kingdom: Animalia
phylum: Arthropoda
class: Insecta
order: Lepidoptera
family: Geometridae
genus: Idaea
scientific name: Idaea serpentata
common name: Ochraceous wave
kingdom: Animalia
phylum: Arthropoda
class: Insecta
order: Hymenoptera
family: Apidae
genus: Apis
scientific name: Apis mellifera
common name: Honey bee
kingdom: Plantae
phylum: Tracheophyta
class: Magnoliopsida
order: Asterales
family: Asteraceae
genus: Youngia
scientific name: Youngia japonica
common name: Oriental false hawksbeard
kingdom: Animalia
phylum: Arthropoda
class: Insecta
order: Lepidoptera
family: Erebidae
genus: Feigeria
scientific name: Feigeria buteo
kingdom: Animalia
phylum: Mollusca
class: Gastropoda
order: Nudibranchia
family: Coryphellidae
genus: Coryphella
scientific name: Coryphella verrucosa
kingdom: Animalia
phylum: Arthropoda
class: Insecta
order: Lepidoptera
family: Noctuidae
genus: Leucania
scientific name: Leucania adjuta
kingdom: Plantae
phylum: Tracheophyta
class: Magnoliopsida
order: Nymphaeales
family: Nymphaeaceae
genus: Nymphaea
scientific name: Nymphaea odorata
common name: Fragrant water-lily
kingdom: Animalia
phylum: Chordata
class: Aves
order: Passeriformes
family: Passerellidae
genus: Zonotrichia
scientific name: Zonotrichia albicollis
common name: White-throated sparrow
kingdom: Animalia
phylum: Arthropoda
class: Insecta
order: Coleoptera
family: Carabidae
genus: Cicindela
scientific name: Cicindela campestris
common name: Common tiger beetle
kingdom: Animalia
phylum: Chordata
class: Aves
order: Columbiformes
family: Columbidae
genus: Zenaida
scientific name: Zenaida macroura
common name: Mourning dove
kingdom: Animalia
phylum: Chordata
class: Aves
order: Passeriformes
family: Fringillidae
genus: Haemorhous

________________________________________

* _WHAT IS EXPECTED_:
Reproduce the records with every "scientific name" renamed to "binomial name", keeping all other text the same.

* _ANSWER FOR THE TASK_:
kingdom: Animalia
phylum: Arthropoda
class: Insecta
order: Lepidoptera
family: Geometridae
genus: Idaea
binomial name: Idaea serpentata
common name: Ochraceous wave
kingdom: Animalia
phylum: Arthropoda
class: Insecta
order: Hymenoptera
family: Apidae
genus: Apis
binomial name: Apis mellifera
common name: Honey bee
kingdom: Plantae
phylum: Tracheophyta
class: Magnoliopsida
order: Asterales
family: Asteraceae
genus: Youngia
binomial name: Youngia japonica
common name: Oriental false hawksbeard
kingdom: Animalia
phylum: Arthropoda
class: Insecta
order: Lepidoptera
family: Erebidae
genus: Feigeria
binomial name: Feigeria buteo
kingdom: Animalia
phylum: Mollusca
class: Gastropoda
order: Nudibranchia
family: Coryphellidae
genus: Coryphella
binomial name: Coryphella verrucosa
kingdom: Animalia
phylum: Arthropoda
class: Insecta
order: Lepidoptera
family: Noctuidae
genus: Leucania
binomial name: Leucania adjuta
kingdom: Plantae
phylum: Tracheophyta
class: Magnoliopsida
order: Nymphaeales
family: Nymphaeaceae
genus: Nymphaea
binomial name: Nymphaea odorata
common name: Fragrant water-lily
kingdom: Animalia
phylum: Chordata
class: Aves
order: Passeriformes
family: Passerellidae
genus: Zonotrichia
binomial name: Zonotrichia albicollis
common name: White-throated sparrow
kingdom: Animalia
phylum: Arthropoda
class: Insecta
order: Coleoptera
family: Carabidae
genus: Cicindela
binomial name: Cicindela campestris
common name: Common tiger beetle
kingdom: Animalia
phylum: Chordata
class: Aves
order: Columbiformes
family: Columbidae
genus: Zenaida
binomial name: Zenaida macroura
common name: Mourning dove
kingdom: Animalia
phylum: Chordata
class: Aves
order: Passeriformes
family: Fringillidae
genus: Haemorhous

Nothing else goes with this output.